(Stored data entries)
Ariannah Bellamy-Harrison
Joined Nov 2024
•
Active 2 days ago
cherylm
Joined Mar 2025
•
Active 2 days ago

■ REQUEST ■
Return the lines of each item above unchanged.

■ EXERCISE RESULT ■
Ariannah Bellamy-Harrison
Joined Nov 2024
•
Active 2 days ago
cherylm
Joined Mar 2025
•
Active 2 days ago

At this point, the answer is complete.